Não me parece que a polémica dos últimos dias sobre a meta do défice faça grande sentido, a não ser, talvez, à luz da contagem decrescente que já está em curso para as eleições do próximo ano. É certo que a meta prevista no Orçamento para 2018 era de 1,1% do PIB e que o Governo, no Programa de Estabilidade ontem apresentado, reviu em baixa essa estimativa para 0,7%. A razão, todavia, é fácil de entender: a meta fixada no Orçamento assentava no pressuposto de que o ponto de partida da execução orçamental deste ano seria um défice de 1,4% no final de 2017. Porém, como toda a gente sabe, esse pressuposto básico não se confirmou: o défice de 2017 acabou por ser substancialmente melhor, ficando nuns extraordinários 0,9%. Ora, mesmo não estando previstas quaisquer medidas adicionais, é muito natural que sendo inferior o ponto de partida, seja também inferior o ponto de chegada.

Há até quem diga - como é o caso do insuspeito economista Ricardo Cabral - que se o Governo se limitar a executar fielmente o Orçamento em vigor o défice no final do ano acabará, provavelmente, por ser inferior a 0,7%, pelo que seria necessário um orçamento retificativo com medidas adicionais de despesa para garantir que não se fica abaixo da nova meta do défice. Esta proposta, vinda de quem vem, é a melhor prova de que o Governo, ao atualizar para 0,7% a meta do défice, não subverteu em nada o Orçamento negociado com os parceiros de Esquerda. Pelo contrário, ter um défice superior a 0,7% é que exigiria um Orçamento retificado, ou seja, um Orçamento diferente daquele que foi negociado à Esquerda.

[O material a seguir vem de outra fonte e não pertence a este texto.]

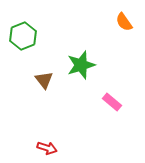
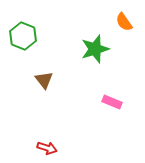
green hexagon: rotated 16 degrees counterclockwise
green star: moved 14 px right, 16 px up
pink rectangle: rotated 18 degrees counterclockwise
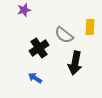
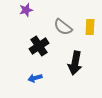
purple star: moved 2 px right
gray semicircle: moved 1 px left, 8 px up
black cross: moved 2 px up
blue arrow: rotated 48 degrees counterclockwise
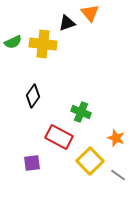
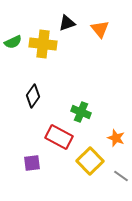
orange triangle: moved 10 px right, 16 px down
gray line: moved 3 px right, 1 px down
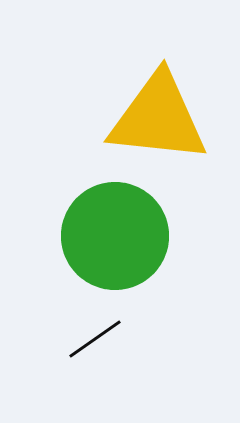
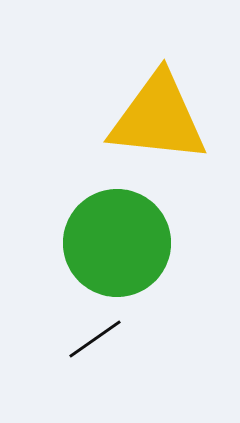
green circle: moved 2 px right, 7 px down
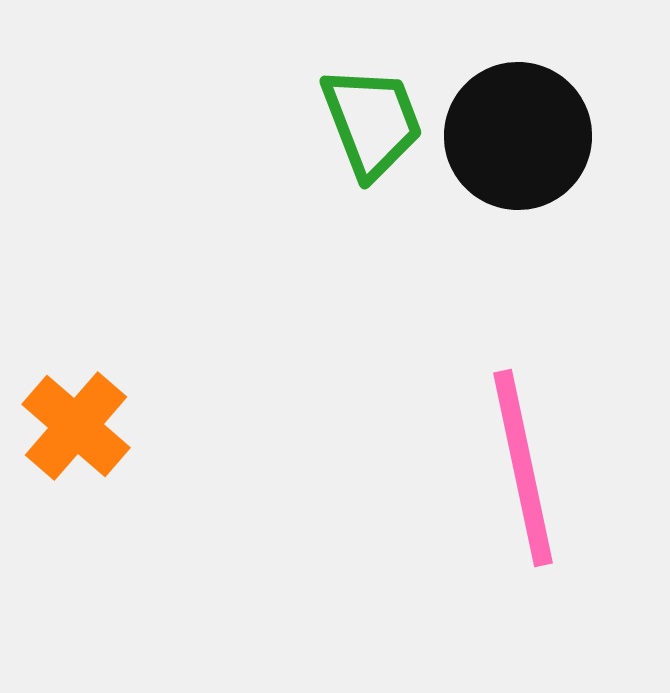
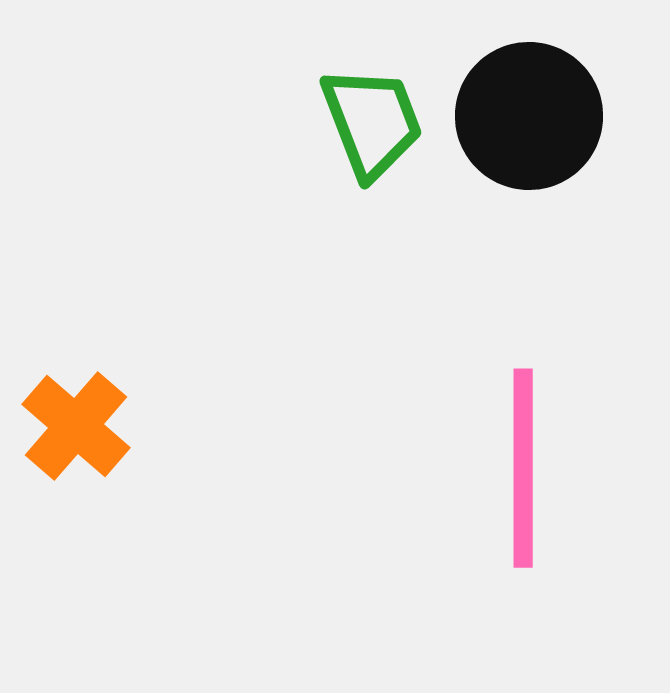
black circle: moved 11 px right, 20 px up
pink line: rotated 12 degrees clockwise
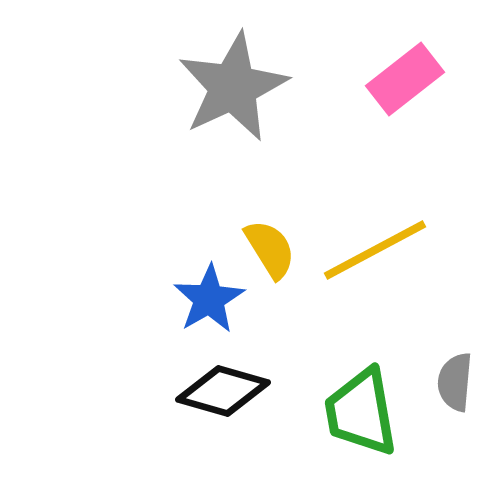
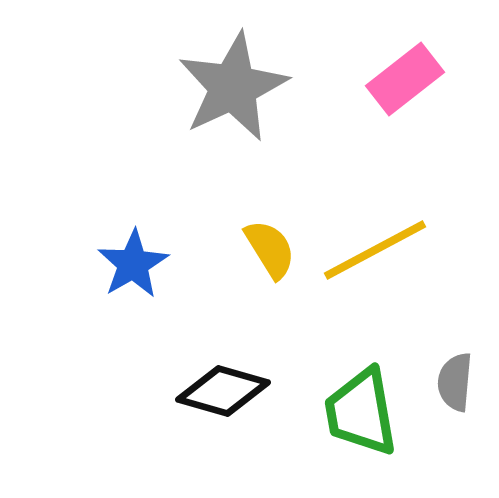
blue star: moved 76 px left, 35 px up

Por outro lado, é também evidente que se fosse mantida, à viva força, a meta inicial, o défice este ano, em vez de baixar, teria obrigatoriamente de aumentar (!) de 0,9% para 1,1% - o que seria um absurdo e estaria em rota de colisão frontal com os objetivos assumidos pelo Orçamento aprovado. Acresce, ainda, que aumentar o défice, como pretendem algumas vozes à Esquerda, colocaria também Portugal em posição de manifesto incumprimento das regras europeias, que não se limitam a exigir um certo valor nominal do défice, antes impõem, igualmente, um determinado ritmo de redução do défice estrutural, consentâneo com exigentes objetivos de médio prazo e aferido, como não podia deixar de ser, pelo efetivo ponto de partida da execução orçamental.

E, sobretudo, que não se faça confusão: ao contrário da Direita, que foi além da troika na austeridade e falhou todas as metas, o Governo socialista virou a página da austeridade e superou todas as metas - faz uma certa diferença.